The first few entries have been brought to us by @wokepreachertv, who also provided the snippet and transcript. In this case, from Session 7 of the course, Flaming progressive and ecotheist Randy Woodley explains that Christians missionaries sent to do the Lord’s work not only in some ways mistreated indigenous people, which is true, but also that the missionaries were wrong to tell the Native tribes to repent from their pagan spiritual and animistic ways, given that they were already loving God before they arrived.
One of the things we need to understand about the theology that was planted in this soil, if you will, by the early settlers is that they did not deem the Native people as having anything spiritually worthy of keeping.
…All the early charters that were sent from England over here…all said that they had a mission to, and they would say, like, “the savages,” or “the heathen,” things like that. So the assumption was already that God is not here, that God is only present with us, and so what we need to do, then, is teach them our religion and get rid of any sort of cultural baggage or spiritual beliefs. In fact, they would even say, even missionaries would often say that they follow the devil.
…As Native people heard this, they were already very spiritual. They were people who understood that God is powerful, that God is love. That they have personal experiences and even covenants with God. There were ceremonies based on those covenants, there were stories built around those. And in particular, we all have our covenant story of the land that was given to us so long ago.
It’s sort of like that verse in Acts 17:26-27 that says: From one man he created every ethnos or nation, so that they might reach out and find God.

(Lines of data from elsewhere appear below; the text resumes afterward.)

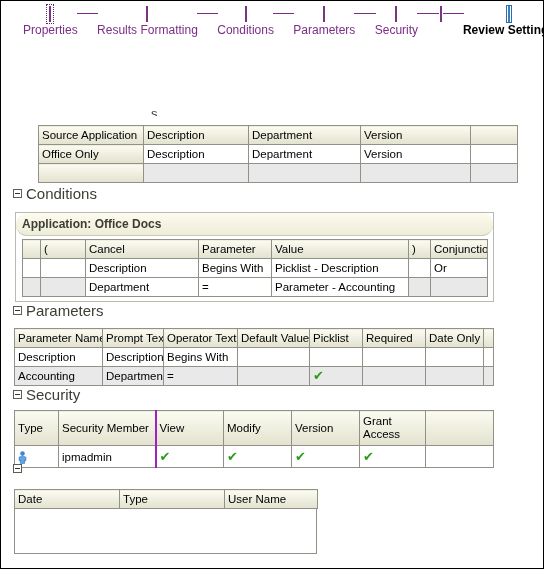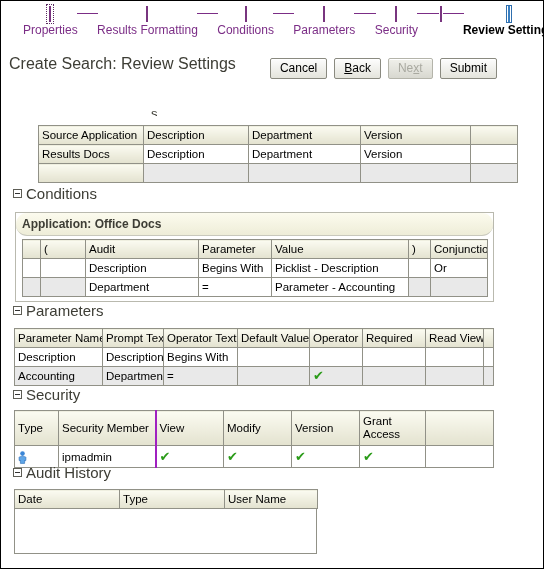--- a/index.html
+++ b/index.html
@@ -174,15 +174,6 @@
     </div>
   </div>
 
-  <div class="titlebar">
-    <div class="page-title">Create Search: Review Settings</div>
-    <div class="btns">
-      <button class="btn">Cancel</button>
-      <button class="btn"><u>B</u><span>ack</span></button>
-      <button class="btn disabled"><span>Ne</span><u>x</u><span>t</span></button>
-      <button class="btn">Submit</button>
-    </div>
-  </div>
 
   <div class="clip-artifact">s</div>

And so those places, God placed our different Native peoples in.
And yet the people who came saying, no, they are the ones that are believing in the real God, destroyed our relationship with those places by removing us, by taking away those stories, by taking away those songs and those ceremonies, and the very foundation of what it meant to follow God here already.
And so we were very close. And as my adopted [inaudible] mother used to say, when the missionaries came, we were very close to the message. We only didn’t understand how much God loved us because we didn’t know the story of Jesus.
But you look at Acts 17…Paul quotes Epimenides, one of the Greek philosophers’ poets. He knows their stuff, right? So this is not a lazy guy. This is a guy who understands the people he’s talking to and the worldview and their culture…And Paul just simply said, “Let me explain who this unknown god is.”
WPTV, adding some commentary, notes that in vv. 29-31, “Paul does not merely “explain” who God is but commands his audience to repent from the false beliefs they hold.
Therefore since we are God’s offspring, we should not think that the divine being is like gold or silver or stone—an image made by human design and skill. In the past God overlooked such ignorance, but now he commands all people everywhere to repent. For he has set a day when he will judge the world with justice by the man he has appointed. He has given proof of this to everyone by raising him from the dead (Acts 17:31).
None of this surprising, as Woodley is thoroughly compromised. A writer for Sojourners and a signer of the Boston Declaration, this nonsense echoes his previous work and statements where he has claimed among other things that missionary work “doesn’t merely mean sharing a truth, it means to invite people into a shalom community,” and that “there is no place we can go where Jesus is not already present and active. Since Jesus is active everywhere, the first responsibility of mission among any culture is not to teach, speak or exert privilege but to discover what Jesus is already doing in that culture.”
He has further said that “God expects two conversions out of every missional encounter: 1) our conversion to the truths in their culture, and 2) their conversion to the truth we bring to the encounter” and that that “our humility as servants of Jesus should naturally lead us to first convert to the truths in their culture wherever we see Jesus is at work.”